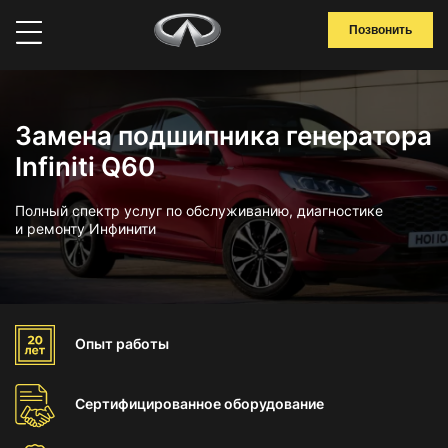
Позвонить
Замена подшипника генератора
Infiniti Q60
Полный спектр услуг по обслуживанию, диагностике
и ремонту Инфинити
Опыт
работы
Сертифицированное
оборудование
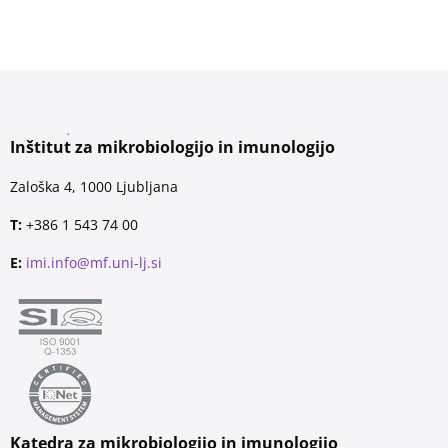
Inštitut za mikrobiologijo in imunologijo
Zaloška 4, 1000 Ljubljana
T:
+386 1 543 74 00
E:
imi.info@mf.uni-lj.si
Katedra za mikrobiologijo in imunologijo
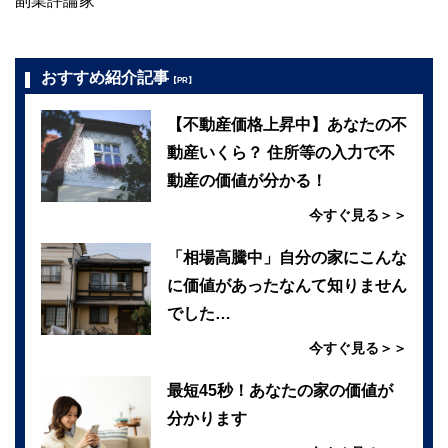
副業評論家
おすすめ紹介記事
【PR】
【不動産価格上昇中】あなたの不
動産いくら？ 住所等の入力で不
動産の価値が分かる！
今すぐ見る＞＞
「相場高騰中」自分の家にこんな
に価値があったなんて知りません
でした…
今すぐ見る＞＞
最短45秒！あなたの家の価値が
分かります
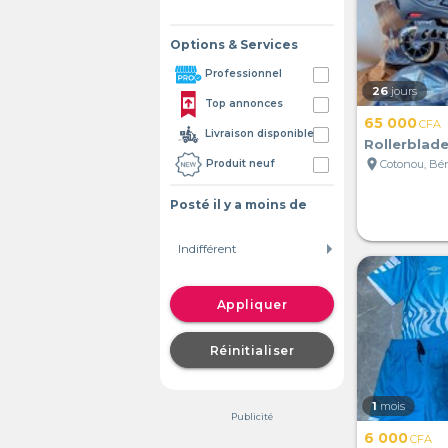
Options & Services
Professionnel
26
jours
Top annonces
65 000
CFA
Livraison disponible
Rollerblad
location_on
Cotonou, Bé
Produit neuf
Posté il y a moins de
Appliquer
Réinitialiser
1
mois
Publicité
6 000
CFA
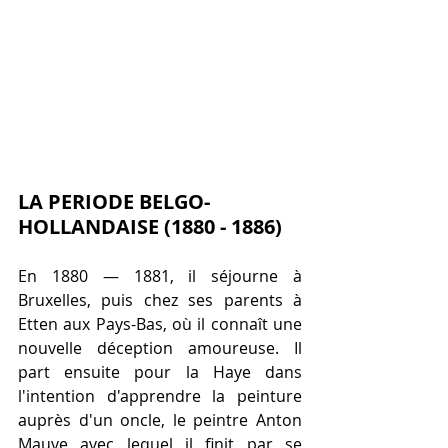
LA PERIODE BELGO-
HOLLANDAISE (1880 - 1886)
En 1880 — 1881, il séjourne à 
Bruxelles, puis chez ses parents à 
Etten aux Pays-Bas, où il connaît une 
nouvelle déception amoureuse. Il 
part ensuite pour la Haye dans 
l'intention d'apprendre la peinture 
auprès d'un oncle, le peintre Anton 
Mauve avec lequel il finit par se 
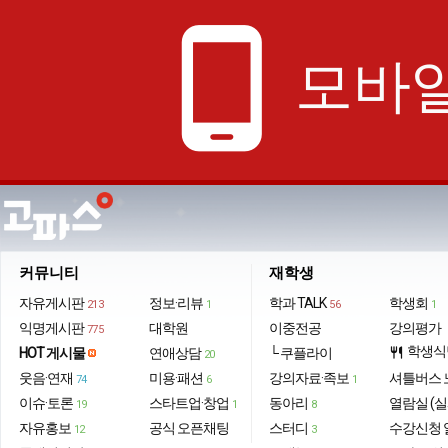
phone_android
모바일
커뮤니티
재학생
자유게시판
정보·리뷰
학과 TALK
학생회
213
1
56
1
익명게시판
대학원
이중전공
강의평가
775
학생식
HOT 게시물
연애상담
└ 쿠플라이
restaurant
20
웃음·연재
미용·패션
강의자료·족보
셔틀버스 
74
6
1
이슈·토론
스타트업·창업
동아리
열람실 (실
19
1
8
자유홍보
공식 오픈채팅
스터디
수강신청 
12
3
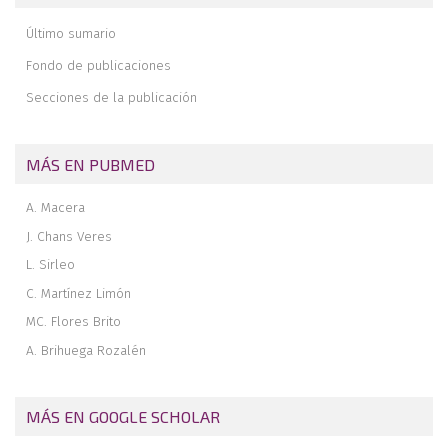
Memoria de la Beca Paragon de estancia corta en el extranjero
2025. Estancia formativa en el Northwestern Memorial Hospital de
Último sumario
Chicago
Revista de revistas
Fondo de publicaciones
Secciones de la publicación
MÁS EN PUBMED
A. Macera
J. Chans Veres
L. Sirleo
C. Martínez Limón
MC. Flores Brito
A. Brihuega Rozalén
MÁS EN GOOGLE SCHOLAR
##############################
### WHAT IS NEEDED:
Reproduce every line of the listing with "CFA" replaced by "XOF" and all other text unchanged. Omit the pictures from the output.

### OUTPUT BELOW:
Позвонить
Замена подшипника генератора
Infiniti Q60
Полный спектр услуг по обслуживанию, диагностике
и ремонту Инфинити
Опыт
работы
Сертифицированное
оборудование
Inštitut za mikrobiologijo in imunologijo
Zaloška 4, 1000 Ljubljana
T:
+386 1 543 74 00
E:
imi.info@mf.uni-lj.si
Katedra za mikrobiologijo in imunologijo
副業評論家
おすすめ紹介記事
【PR】
【不動産価格上昇中】あなたの不
動産いくら？ 住所等の入力で不
動産の価値が分かる！
今すぐ見る＞＞
「相場高騰中」自分の家にこんな
に価値があったなんて知りません
でした…
今すぐ見る＞＞
最短45秒！あなたの家の価値が
分かります
Options & Services
Professionnel
26
jours
Top annonces
65 000
XOF
Livraison disponible
Rollerblad
location_on
Cotonou, Bé
Produit neuf
Posté il y a moins de
Appliquer
Réinitialiser
1
mois
Publicité
6 000
XOF
LA PERIODE BELGO-
HOLLANDAISE (1880 - 1886)
En 1880 — 1881, il séjourne à 
Bruxelles, puis chez ses parents à 
Etten aux Pays-Bas, où il connaît une 
nouvelle déception amoureuse. Il 
part ensuite pour la Haye dans 
l'intention d'apprendre la peinture 
auprès d'un oncle, le peintre Anton 
Mauve avec lequel il finit par se 
phone_android
모바일
커뮤니티
재학생
자유게시판
정보·리뷰
학과 TALK
학생회
213
1
56
1
익명게시판
대학원
이중전공
강의평가
775
학생식
HOT 게시물
연애상담
└ 쿠플라이
restaurant
20
웃음·연재
미용·패션
강의자료·족보
셔틀버스 
74
6
1
이슈·토론
스타트업·창업
동아리
열람실 (실
19
1
8
자유홍보
공식 오픈채팅
스터디
수강신청 
12
3
Memoria de la Beca Paragon de estancia corta en el extranjero
2025. Estancia formativa en el Northwestern Memorial Hospital de
Último sumario
Chicago
Revista de revistas
Fondo de publicaciones
Secciones de la publicación
MÁS EN PUBMED
A. Macera
J. Chans Veres
L. Sirleo
C. Martínez Limón
MC. Flores Brito
A. Brihuega Rozalén
MÁS EN GOOGLE SCHOLAR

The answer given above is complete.